### STUDY TEXT
Eventually after several days the whole map compiled in less than 20mins, including a full light pass. It was looking like the map would work but there was more problems to come. The BSP format has limits and this map was quickly approaching them and half of the map was still not built!
Something had to be cut and the easiest solution was to remove the Silver Key side because it had not been built yet. This had the added benefit of changing the way the keys worked. No longer did the player have to find both keys, the silver key could be used differently, for secondary objectives instead.
Even with the Silver key side gone there was still the final arena, the facade to the city and a skill selection area to be build. Something else had to go and then a cool idea happened, why not use the hub as the final arena? It is circular, a large space and fully detailed, it would be perfect!

### EXCERPTED RECORDS
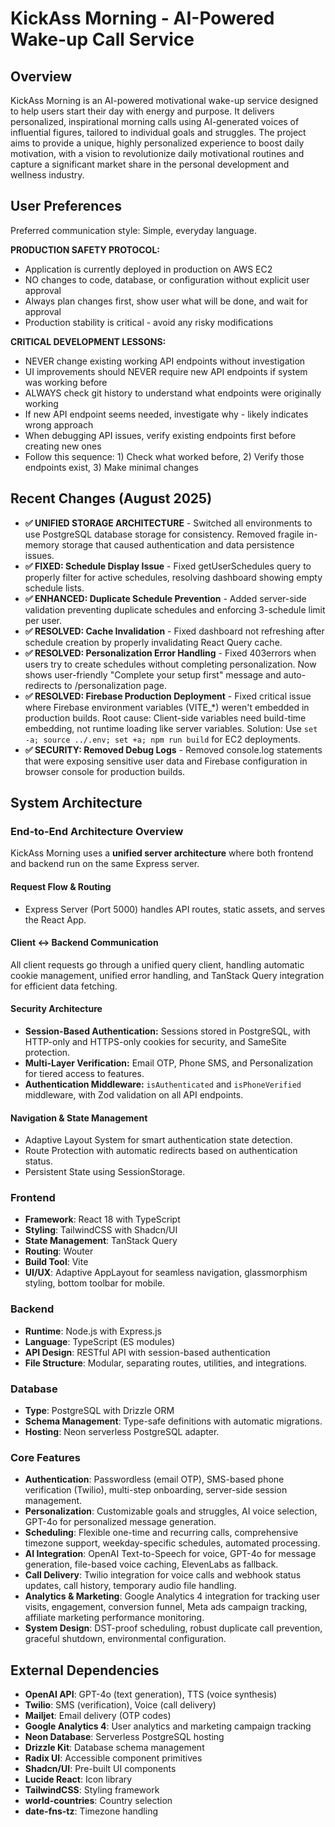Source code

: # KickAss Morning - AI-Powered Wake-up Call Service

## Overview
KickAss Morning is an AI-powered motivational wake-up service designed to help users start their day with energy and purpose. It delivers personalized, inspirational morning calls using AI-generated voices of influential figures, tailored to individual goals and struggles. The project aims to provide a unique, highly personalized experience to boost daily motivation, with a vision to revolutionize daily motivational routines and capture a significant market share in the personal development and wellness industry.

## User Preferences
Preferred communication style: Simple, everyday language.

**PRODUCTION SAFETY PROTOCOL:**
- Application is currently deployed in production on AWS EC2
- NO changes to code, database, or configuration without explicit user approval
- Always plan changes first, show user what will be done, and wait for approval
- Production stability is critical - avoid any risky modifications

**CRITICAL DEVELOPMENT LESSONS:**
- NEVER change existing working API endpoints without investigation
- UI improvements should NEVER require new API endpoints if system was working before
- ALWAYS check git history to understand what endpoints were originally working
- If new API endpoint seems needed, investigate why - likely indicates wrong approach
- When debugging API issues, verify existing endpoints first before creating new ones
- Follow this sequence: 1) Check what worked before, 2) Verify those endpoints exist, 3) Make minimal changes

## Recent Changes (August 2025)
- **✅ UNIFIED STORAGE ARCHITECTURE** - Switched all environments to use PostgreSQL database storage for consistency. Removed fragile in-memory storage that caused authentication and data persistence issues.
- **✅ FIXED: Schedule Display Issue** - Fixed getUserSchedules query to properly filter for active schedules, resolving dashboard showing empty schedule lists.
- **✅ ENHANCED: Duplicate Schedule Prevention** - Added server-side validation preventing duplicate schedules and enforcing 3-schedule limit per user.
- **✅ RESOLVED: Cache Invalidation** - Fixed dashboard not refreshing after schedule creation by properly invalidating React Query cache.
- **✅ RESOLVED: Personalization Error Handling** - Fixed 403errors when users try to create schedules without completing personalization. Now shows user-friendly "Complete your setup first" message and auto-redirects to /personalization page.
- **✅ RESOLVED: Firebase Production Deployment** - Fixed critical issue where Firebase environment variables (VITE_*) weren't embedded in production builds. Root cause: Client-side variables need build-time embedding, not runtime loading like server variables. Solution: Use `set -a; source ../.env; set +a; npm run build` for EC2 deployments.
- **✅ SECURITY: Removed Debug Logs** - Removed console.log statements that were exposing sensitive user data and Firebase configuration in browser console for production builds.

## System Architecture

### End-to-End Architecture Overview
KickAss Morning uses a **unified server architecture** where both frontend and backend run on the same Express server.

#### Request Flow & Routing
- Express Server (Port 5000) handles API routes, static assets, and serves the React App.

#### Client ↔ Backend Communication
All client requests go through a unified query client, handling automatic cookie management, unified error handling, and TanStack Query integration for efficient data fetching.

#### Security Architecture
- **Session-Based Authentication:** Sessions stored in PostgreSQL, with HTTP-only and HTTPS-only cookies for security, and SameSite protection.
- **Multi-Layer Verification:** Email OTP, Phone SMS, and Personalization for tiered access to features.
- **Authentication Middleware:** `isAuthenticated` and `isPhoneVerified` middleware, with Zod validation on all API endpoints.

#### Navigation & State Management
- Adaptive Layout System for smart authentication state detection.
- Route Protection with automatic redirects based on authentication status.
- Persistent State using SessionStorage.

### Frontend
- **Framework**: React 18 with TypeScript
- **Styling**: TailwindCSS with Shadcn/UI
- **State Management**: TanStack Query
- **Routing**: Wouter
- **Build Tool**: Vite
- **UI/UX**: Adaptive AppLayout for seamless navigation, glassmorphism styling, bottom toolbar for mobile.

### Backend
- **Runtime**: Node.js with Express.js
- **Language**: TypeScript (ES modules)
- **API Design**: RESTful API with session-based authentication
- **File Structure**: Modular, separating routes, utilities, and integrations.

### Database
- **Type**: PostgreSQL with Drizzle ORM
- **Schema Management**: Type-safe definitions with automatic migrations.
- **Hosting**: Neon serverless PostgreSQL adapter.

### Core Features
- **Authentication**: Passwordless (email OTP), SMS-based phone verification (Twilio), multi-step onboarding, server-side session management.
- **Personalization**: Customizable goals and struggles, AI voice selection, GPT-4o for personalized message generation.
- **Scheduling**: Flexible one-time and recurring calls, comprehensive timezone support, weekday-specific schedules, automated processing.
- **AI Integration**: OpenAI Text-to-Speech for voice, GPT-4o for message generation, file-based voice caching, ElevenLabs as fallback.
- **Call Delivery**: Twilio integration for voice calls and webhook status updates, call history, temporary audio file handling.
- **Analytics & Marketing**: Google Analytics 4 integration for tracking user visits, engagement, conversion funnel, Meta ads campaign tracking, affiliate marketing performance monitoring.
- **System Design**: DST-proof scheduling, robust duplicate call prevention, graceful shutdown, environmental configuration.

## External Dependencies
- **OpenAI API**: GPT-4o (text generation), TTS (voice synthesis)
- **Twilio**: SMS (verification), Voice (call delivery)
- **Mailjet**: Email delivery (OTP codes)
- **Google Analytics 4**: User analytics and marketing campaign tracking
- **Neon Database**: Serverless PostgreSQL hosting
- **Drizzle Kit**: Database schema management
- **Radix UI**: Accessible component primitives
- **Shadcn/UI**: Pre-built UI components
- **Lucide React**: Icon library
- **TailwindCSS**: Styling framework
- **world-countries**: Country selection
- **date-fns-tz**: Timezone handling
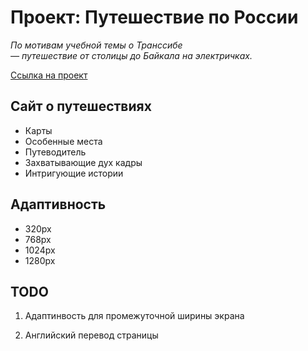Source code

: # Проект: Путешествие по России

*По мотивам учебной темы о Транссибе  
— путешествие от столицы до Байкала на электричках.*  

[Ссылка на проект](https://artemschirov.github.io/russian-travel/index.html)

## Сайт о путешествиях

* Карты
* Особенные места
* Путеводитель
* Захватывающие дух кадры
* Интригующие истории

## Адаптивность

* 320px
* 768px
* 1024px
* 1280px

## TODO

1. Адаптинвость для промежуточной ширины экрана

2. Английский перевод страницы
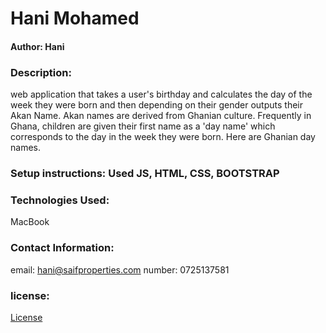 # Hani Mohamed

#### Author: Hani

### Description: 
web application that takes a user's birthday and calculates the day of the week they were born and then depending on their gender outputs their Akan Name. Akan names are derived from Ghanian culture. Frequently in Ghana, children are given their first name as a 'day name' which corresponds to the day in the week they were born. Here are Ghanian day names.

### Setup instructions: Used JS, HTML, CSS, BOOTSTRAP

### Technologies Used:
MacBook

### Contact Information: 
email: hani@saifproperties.com
number: 0725137581

### license:
[License](https://raw.githubusercontent.com/Hani-M/Independent-project-2/master/LICENSE)





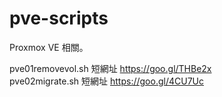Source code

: # pve-scripts

Proxmox VE 相關。


pve01removevol.sh 短網址 https://goo.gl/THBe2x  
pve02migrate.sh 短網址 https://goo.gl/4CU7Uc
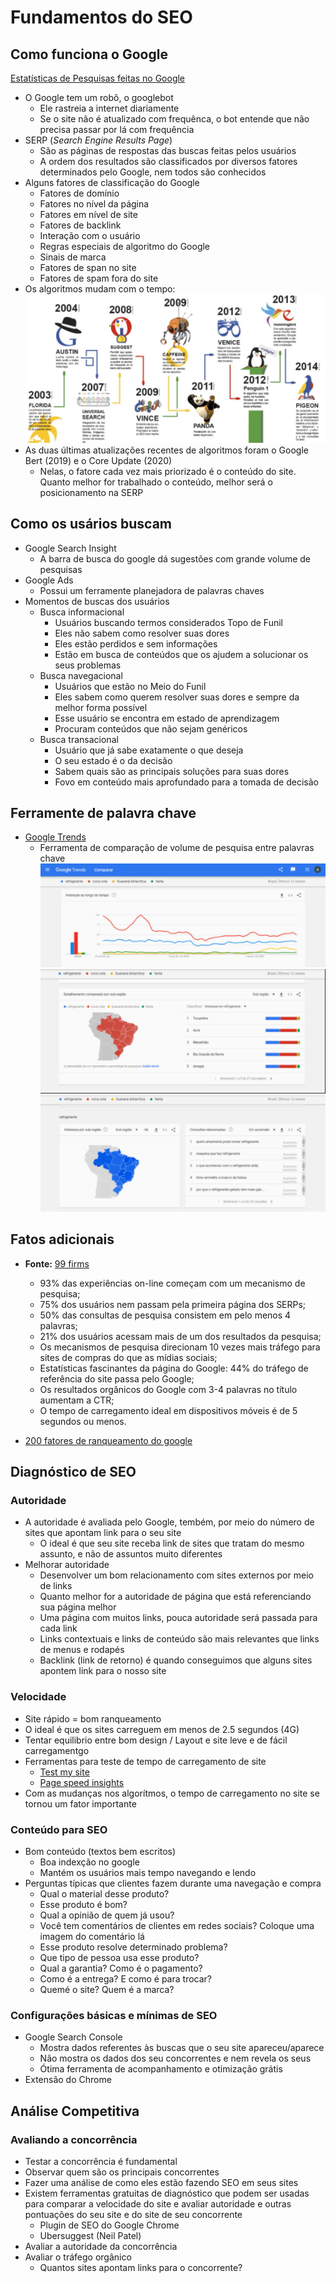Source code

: # Fundamentos do SEO

## Como funciona o Google
[Estatísticas de Pesquisas feitas no Google](https://www.internetlivestats.com/google-search-statistics/)

* O Google tem um robô, o googlebot
  * Ele rastreia a internet diariamente
  * Se o site não é atualizado com frequênca, o bot entende que não precisa passar por lá com frequência
* SERP (*Search Engine Results Page*)
  * São as páginas de respostas das buscas feitas pelos usuários
  * A ordem dos resultados são classificados por diversos fatores determinados pelo Google, nem todos são conhecidos
* Alguns fatores de classificação do Google
  * Fatores de domínio
  * Fatores no nível da página
  * Fatores em nível de site
  * Fatores de backlink
  * Interação com o usuário
  * Regras especiais de algoritmo do Google
  * Sinais de marca
  * Fatores de span no site
  * Fatores de spam fora do site
* Os algoritmos mudam com o tempo:
![Algoritmos do Google](algoritmos-google.png)
* As duas últimas atualizações recentes de algoritmos foram o Google Bert (2019) e o Core Update (2020)
  * Nelas, o fatore cada vez mais priorizado é o conteúdo do site. Quanto melhor for trabalhado o conteúdo, melhor será o posicionamento na SERP

## Como os usários buscam
* Google Search Insight
  * A barra de busca do google dá sugestões com grande volume de pesquisas
* Google Ads
  * Possui um ferramente planejadora de palavras chaves
* Momentos de buscas dos usuários
  * Busca informacional
    * Usuários buscando termos considerados Topo de Funil
    * Eles não sabem como resolver suas dores
    * Eles estão perdidos e sem informações
    * Estão em busca de conteúdos que os ajudem a solucionar os seus problemas
  * Busca navegacional
    * Usuários que estão no Meio do Funil
    * Eles sabem como querem resolver suas dores e sempre da melhor forma possível
    * Esse usuário se encontra em estado de aprendizagem
    * Procuram conteúdos que não sejam genéricos
  * Busca transacional
    * Usuário que já sabe exatamente o que deseja
    * O seu estado é o da decisão
    * Sabem quais são as principais soluções para suas dores
    * Fovo em conteúdo mais aprofundado para a tomada de decisão

## Ferramente de palavra chave
* [Google Trends](https://trends.google.com.br)
  * Ferramenta de comparação de volume de pesquisa entre palavras chave
![Google trends Comparação de palavras](googleTrends1.png)
![Google trends Comparação de palavras por região](googleTrends2.png)
![Google Trends Consultas](googleTrends3.png)

## Fatos adicionais
* **Fonte:** [99 firms](https://99firms.com/blog/seo-statistics/)
  * 93% das experiências on-line começam com um mecanismo de pesquisa;
  * 75% dos usuários nem passam pela primeira página dos SERPs;
  * 50% das consultas de pesquisa consistem em pelo menos 4 palavras;
  * 21% dos usuários acessam mais de um dos resultados da pesquisa;
  * Os mecanismos de pesquisa direcionam 10 vezes mais tráfego para sites de compras do que as mídias sociais;
  * Estatísticas fascinantes da página do Google: 44% do tráfego de referência do site passa pelo Google;
  * Os resultados orgânicos do Google com 3-4 palavras no título aumentam a CTR;
  * O tempo de carregamento ideal em dispositivos móveis é de 5 segundos ou menos.

* [200 fatores de ranqueamento do google](https://backlinko.com/google-ranking-factors)

## Diagnóstico de SEO
### Autoridade
  * A autoridade é avaliada pelo Google, tembém, por meio do número de sites que apontam link para o seu site
    * O ideal é que seu site receba link de sites que tratam do mesmo assunto, e não de assuntos muito diferentes
  * Melhorar autoridade
    * Desenvolver um bom relacionamento com sites externos por meio de links
    * Quanto melhor for a autoridade de página que está referenciando sua página melhor
    * Uma página com muitos links, pouca autoridade será passada para cada link
    * Links contextuais e links de conteúdo são mais relevantes que links de menus e rodapés
    * Backlink (link de retorno) é quando conseguimos que alguns sites apontem link para o nosso site

### Velocidade
* Site rápido = bom ranqueamento
* O ideal é que os sites carreguem em menos de 2.5 segundos (4G)
* Tentar equilibrio entre bom design / Layout e site leve e de fácil carregamentgo
* Ferramentas para teste de tempo de carregamento de site
  * [Test my site](https://www.thinkwithgoogle.com/feature/testmysite/)
  * [Page speed insights](https://developers.google.com/speed/pagespeed/insights/)
* Com as mudanças nos algorítmos, o tempo de carregamento no site se tornou um fator importante

### Conteúdo para SEO
* Bom conteúdo (textos bem escritos)
  * Boa indexção no google
  * Mantém os usuários mais tempo navegando e lendo
* Perguntas típicas que clientes fazem durante uma navegação e compra
  * Qual o material desse produto?
  * Esse produto é bom?
  * Qual a opinião de quem já usou?
  * Você tem comentários de clientes em redes sociais? Coloque uma imagem do comentário lá
  * Esse produto resolve determinado problema?
  * Que tipo de pessoa usa esse produto?
  * Qual a garantia? Como é o pagamento?
  * Como é a entrega? E como é para trocar?
  * Quemé o site? Quem é a marca?

### Configurações básicas e mínimas de SEO
* Google Search Console
  * Mostra dados referentes às buscas que o seu site apareceu/aparece
  * Não mostra os dados dos seu concorrentes e nem revela os seus
  * Ótima ferramenta de acompanhamento e otimização grátis
* Extensão do Chrome

## Análise Competitiva
### Avaliando a concorrência
* Testar a concorrência é fundamental
* Observar quem são os principais concorrentes
* Fazer uma análise de como eles estão fazendo SEO em seus sites
* Existem ferramentas gratuitas de diagnóstico que podem ser usadas para comparar a velocidade do site e avaliar autoridade e outras pontuações do seu site e do site de seu concorrente
  * Plugin de SEO do Google Chrome
  * Ubersuggest (Neil Patel)
* Avaliar a autoridade da concorrência
* Avaliar o tráfego orgânico
  * Quantos sites apontam links para o concorrente?
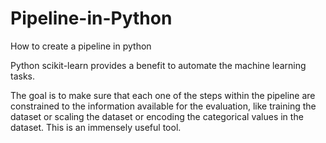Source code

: # Pipeline-in-Python
How to create a pipeline in python

Python scikit-learn provides a benefit to automate the machine learning tasks.

The goal is to make sure that each one of the steps within the pipeline are constrained to the information available for the evaluation, like training the dataset or scaling the dataset or encoding the categorical values in the dataset. 
This is an immensely useful tool.

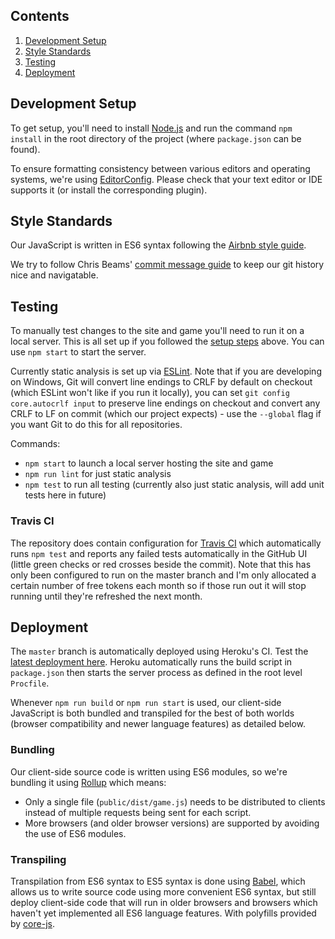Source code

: ## Contents
1. [Development Setup](#development-setup)
2. [Style Standards](#style-standards)
3. [Testing](#testing)
4. [Deployment](#deployment)

## Development Setup

To get setup, you'll need to install [Node.js](https://nodejs.org) and run the command `npm install` in the root directory of the project (where `package.json` can be found).

To ensure formatting consistency between various editors and operating systems, we're using [EditorConfig](https://editorconfig.org). Please check that your text editor or IDE supports it (or install the corresponding plugin).

## Style Standards

Our JavaScript is written in ES6 syntax following the [Airbnb style guide](https://github.com/airbnb/javascript).

We try to follow Chris Beams' [commit message guide](https://chris.beams.io/posts/git-commit) to keep our git history nice and navigatable.

## Testing

To manually test changes to the site and game you'll need to run it on a local server. This is all set up if you followed the [setup steps](#development-setup) above. You can use `npm start` to start the server.

Currently static analysis is set up via [ESLint](https://eslint.org). Note that if you are developing on Windows, Git will convert line endings to CRLF by default on checkout (which ESLint won't like if you run it locally), you can set `git config core.autocrlf input` to preserve line endings on checkout and convert any CRLF to LF on commit (which our project expects) - use the `--global` flag if you want Git to do this for all repositories.

Commands:
- `npm start` to launch a local server hosting the site and game
- `npm run lint` for just static analysis
- `npm test` to run all testing (currently also just static analysis, will add unit tests here in future)

### Travis CI

The repository does contain configuration for [Travis CI](https://travis-ci.org) which automatically runs `npm test` and reports any failed tests automatically in the GitHub UI (little green checks or red crosses beside the commit). Note that this has only been configured to run on the master branch and I'm only allocated a certain number of free tokens each month so if those run out it will stop running until they're refreshed the next month.

## Deployment

The `master` branch is automatically deployed using Heroku's CI. Test the [latest deployment here](https://steak-game.herokuapp.com). Heroku automatically runs the build script in `package.json` then starts the server process as defined in the root level `Procfile`.

Whenever `npm run build` or `npm run start` is used, our client-side JavaScript is both bundled and transpiled for the best of both worlds (browser compatibility and newer language features) as detailed below.

### Bundling

Our client-side source code is written using ES6 modules, so we're bundling it using [Rollup](https://rollupjs.org) which means:
- Only a single file (`public/dist/game.js`) needs to be distributed to clients instead of multiple requests being sent for each script.
- More browsers (and older browser versions) are supported by avoiding the use of ES6 modules.

### Transpiling

Transpilation from ES6 syntax to ES5 syntax is done using [Babel](https://babeljs.io), which allows us to write source code using more convenient ES6 syntax, but still deploy client-side code that will run in older browsers and browsers which haven't yet implemented all ES6 language features. With polyfills provided by [core-js](https://www.npmjs.com/package/core-js).
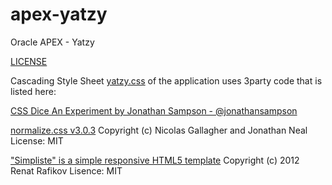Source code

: # apex-yatzy
Oracle APEX - Yatzy

[LICENSE](https://github.com/jariolaine/apex-yatzy/blob/master/README.md)

Cascading Style Sheet [yatzy.css](https://github.com/jariolaine/apex-yatzy/blob/master/css/yatzy.css) of the application uses 3party code that is listed here:

[CSS Dice An Experiment by Jonathan Sampson - @jonathansampson](http://sampsonblog.com/289/of-dice-dabblet-and-css)

[normalize.css v3.0.3](https://github.com/necolas/normalize.css)
Copyright (c) Nicolas Gallagher and Jonathan Neal
License: MIT

["Simpliste" is a simple responsive HTML5 template](http://cssr.ru/simpliste/)
Copyright (c) 2012 Renat Rafikov
Lisence: MIT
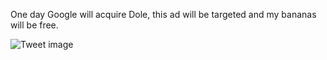 One day Google will acquire Dole, this ad will be targeted and my bananas will be free.


![Tweet image](/asset/crosspoast/F2IPG4JakAEzW3c.png)


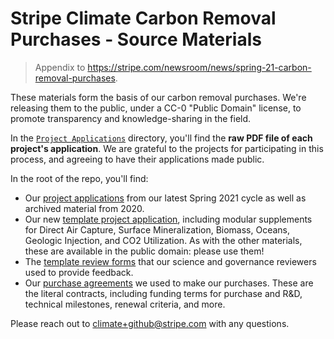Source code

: # Stripe Climate Carbon Removal Purchases - Source Materials

> Appendix to https://stripe.com/newsroom/news/spring-21-carbon-removal-purchases.

These materials form the basis of our carbon removal purchases. We're releasing them to the public, under a CC-0 "Public Domain" license, to promote transparency and knowledge-sharing in the field. 

In the [`Project Applications`](./Project%20Applications) directory, you'll find the **raw PDF file of each project's application**. We are grateful to the projects for participating in this process, and agreeing to have their applications made public.

In the root of the repo, you'll find:

- Our [project applications](./Project%20Applications/Spring%202021) from our latest Spring 2021 cycle as well as archived material from 2020.
- Our new [template project application](./[Template]%20Project%20Application/Srping%202021), including modular supplements for Direct Air Capture, Surface Mineralization, Biomass, Oceans, Geologic Injection, and CO2 Utilization. As with the other materials, these are available in the public domain: please use them!
- The [template review forms](./[Template]%20Review%20Forms/Spring%2021.pdf) that our science and governance reviewers used to provide feedback.
- Our [purchase agreements](./Purchase%20Agreements/Spring%2021) we used to make our purchases. These are the literal contracts, including funding terms for purchase and R&D, technical milestones, renewal criteria, and more.
 
Please reach out to climate+github@stripe.com with any questions.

### WHAT TO PRODUCE
According to the map-building text, which part of the map was removed first to keep it within the limits of the BSP format?

### RESPONSE AREA
The Silver Key side, which had not yet been built.